Start of Passage shown

First of all, notation in line 120 didn't change, it's still $L_t\in \mathbb{R}^n\rightarrow \mathbb{R}$ . Please revise it. There is an obvious typo in line 226 as well, "NOw" shall be now. Please carefully check your revision.
I appreciate author's clarification regarding their theorems. Nevertheless, several claims regarding their theorems might need further clarification. To be more specific, I would raise the score if the following questions can be answered appropriately:
- The "converges" question regarding in theorem 1 is answered by the claim that "With $C$ close to 1 and $\epsilon$ small", but I don't see why it is true that you can choose $C$ close to 1 and $\epsilon$ can be small enough, without defining $D$ . This claim needs to be checked by defining a metric $D$ and justify by some more evidence, it can be either theoretical analysis or numerical validation, but not statement like "we believe ......". Why Eq (5) (6) holds in general is also a myth to me.
- I think the similar question arises when checking theorem 2. Namely, by using either CE loss or RL task loss as an example, explain what is the estimated value of $k$ and $\beta$ stated in Eq. (10) (11) that make the condition holds. It will help all readers understand the significance of the bound stated in Eq. (12). Another way is to explain the claim that PL condition + GD scheme automatically satisfy the condition in Eq. (10)(11), by extending the claim as a solid example to enlighten readers that these two conditions are easily met in general learning task.

End of Passage shown
Start of Recorded data

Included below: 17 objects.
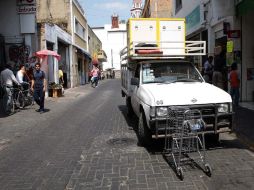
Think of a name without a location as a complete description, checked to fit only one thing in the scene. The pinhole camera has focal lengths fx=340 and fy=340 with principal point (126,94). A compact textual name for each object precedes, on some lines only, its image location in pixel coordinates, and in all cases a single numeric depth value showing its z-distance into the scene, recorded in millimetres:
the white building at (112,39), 79500
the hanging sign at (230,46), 12692
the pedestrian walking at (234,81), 12023
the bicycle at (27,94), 14741
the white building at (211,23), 13695
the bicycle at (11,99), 13117
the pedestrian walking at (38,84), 12938
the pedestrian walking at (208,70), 14891
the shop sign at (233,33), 13164
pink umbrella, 17272
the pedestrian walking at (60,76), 23616
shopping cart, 5816
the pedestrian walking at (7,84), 13109
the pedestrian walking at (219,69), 13477
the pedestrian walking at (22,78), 14367
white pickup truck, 6586
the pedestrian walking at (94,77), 30916
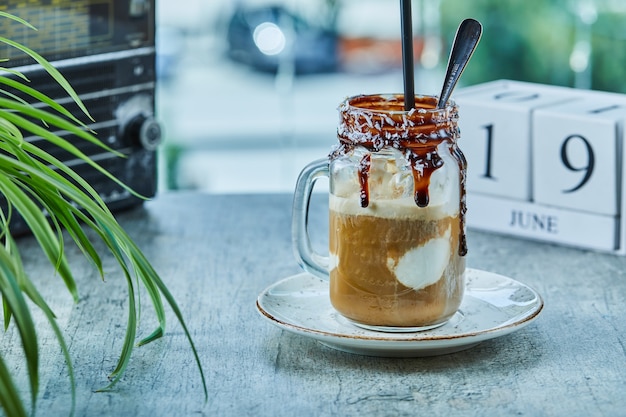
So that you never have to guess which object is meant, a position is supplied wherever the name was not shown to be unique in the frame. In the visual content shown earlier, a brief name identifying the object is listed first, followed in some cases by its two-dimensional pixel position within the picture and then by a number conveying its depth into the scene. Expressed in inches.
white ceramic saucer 29.7
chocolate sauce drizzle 29.8
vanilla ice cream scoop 30.1
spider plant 25.3
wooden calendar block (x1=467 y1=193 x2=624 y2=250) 38.5
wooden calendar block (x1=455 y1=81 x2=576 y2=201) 39.7
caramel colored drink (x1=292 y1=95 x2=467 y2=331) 29.9
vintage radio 38.9
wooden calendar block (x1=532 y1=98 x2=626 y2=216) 38.1
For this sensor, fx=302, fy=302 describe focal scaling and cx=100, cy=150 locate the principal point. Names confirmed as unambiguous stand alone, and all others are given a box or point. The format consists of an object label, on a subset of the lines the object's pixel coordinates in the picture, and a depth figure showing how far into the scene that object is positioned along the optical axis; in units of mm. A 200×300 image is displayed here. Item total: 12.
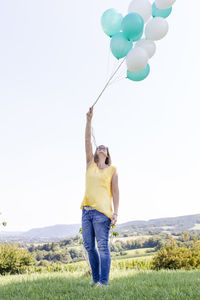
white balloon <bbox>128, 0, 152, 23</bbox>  3566
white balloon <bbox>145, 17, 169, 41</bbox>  3469
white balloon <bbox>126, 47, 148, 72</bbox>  3230
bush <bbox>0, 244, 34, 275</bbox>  6102
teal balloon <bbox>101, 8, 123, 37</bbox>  3593
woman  2893
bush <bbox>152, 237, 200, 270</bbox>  5887
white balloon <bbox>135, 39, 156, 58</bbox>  3477
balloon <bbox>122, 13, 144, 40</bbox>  3305
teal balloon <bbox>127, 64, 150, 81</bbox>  3520
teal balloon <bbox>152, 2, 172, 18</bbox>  3648
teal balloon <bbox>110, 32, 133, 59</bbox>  3404
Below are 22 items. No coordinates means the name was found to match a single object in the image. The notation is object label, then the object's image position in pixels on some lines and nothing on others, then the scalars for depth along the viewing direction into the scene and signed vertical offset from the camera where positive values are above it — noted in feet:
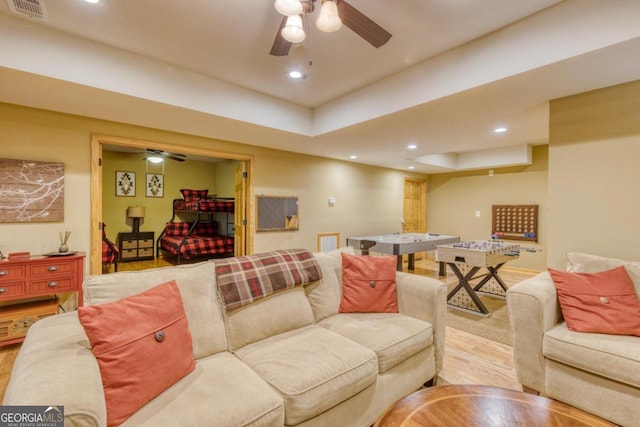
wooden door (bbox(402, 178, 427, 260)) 24.63 +0.53
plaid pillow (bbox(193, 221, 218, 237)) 23.41 -1.59
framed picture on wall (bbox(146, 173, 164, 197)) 22.45 +1.88
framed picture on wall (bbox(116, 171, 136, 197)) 20.99 +1.82
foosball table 11.09 -1.87
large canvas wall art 9.21 +0.55
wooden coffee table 3.60 -2.59
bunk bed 18.99 -1.61
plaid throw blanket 5.70 -1.39
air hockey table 13.98 -1.64
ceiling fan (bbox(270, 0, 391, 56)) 4.95 +3.44
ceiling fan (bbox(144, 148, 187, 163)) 18.04 +3.45
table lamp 20.97 -0.38
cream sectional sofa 3.42 -2.49
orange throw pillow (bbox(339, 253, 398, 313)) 7.18 -1.87
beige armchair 5.19 -2.79
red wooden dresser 8.46 -2.38
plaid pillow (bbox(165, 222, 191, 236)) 22.38 -1.53
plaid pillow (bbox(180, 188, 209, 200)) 21.81 +1.17
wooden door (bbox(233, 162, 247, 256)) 15.23 -0.01
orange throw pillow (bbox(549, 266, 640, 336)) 6.03 -1.90
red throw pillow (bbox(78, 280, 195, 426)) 3.60 -1.89
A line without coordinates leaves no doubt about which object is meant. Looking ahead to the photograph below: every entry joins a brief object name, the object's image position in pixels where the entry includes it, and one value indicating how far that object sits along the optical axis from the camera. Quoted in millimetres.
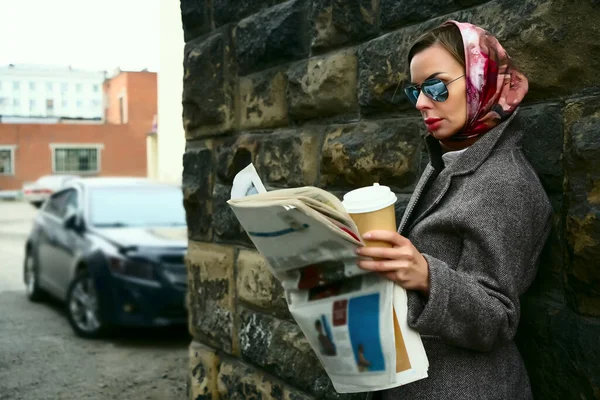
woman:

End of Recorded data

_Tasks to carry out_.
**A.** Translate this sentence from the review comments into Spanish: "I appreciate author's clarification regarding their theorems."
**B.** Extend the review comments past their final sentence with the next part.

_Answers provided_.
**A.** Agradezco la aclaración del autor respecto a sus teoremas.

**B.**
- The claim "We may expect that this exact equivalence is relaxed when the loss functions become nonlinear, but it still holds approximately to the extent that loss functions are locally linear." needs to be checked under experiment setups in Section 4. Namely, why loss in experiments are locally linear? Another clarification is that why Eq. (26) lead to " approximating Bayes optimal solutions". There is no Bayes optimization problem even being defined.

2024-11-21

Thank you for your timely and thoughtful follow-up and for bringing these important points to our attention. We appreciate your willingness to reconsider your evaluation of our paper. We have carefully addressed each of your concerns below and made corresponding revisions to the manuscript to enhance clarity and rigor.

Typos and Notation Corrections

Thank you for pointing out these oversights.

Line 120: We apologize for the confusion. The notation indicates that the loss function maps from the parameter space $\mathbb{R}^d$ to the real numbers $\mathbb{R}$ , which we have explained in our latest revision. We are happy to update the manuscript if the reviewer suggests another notation for this.

Line 226: Thank you for catching the typo; we have fixed this in our latest revision.

Clarification on Theorem 1 and Equations (5) and (6)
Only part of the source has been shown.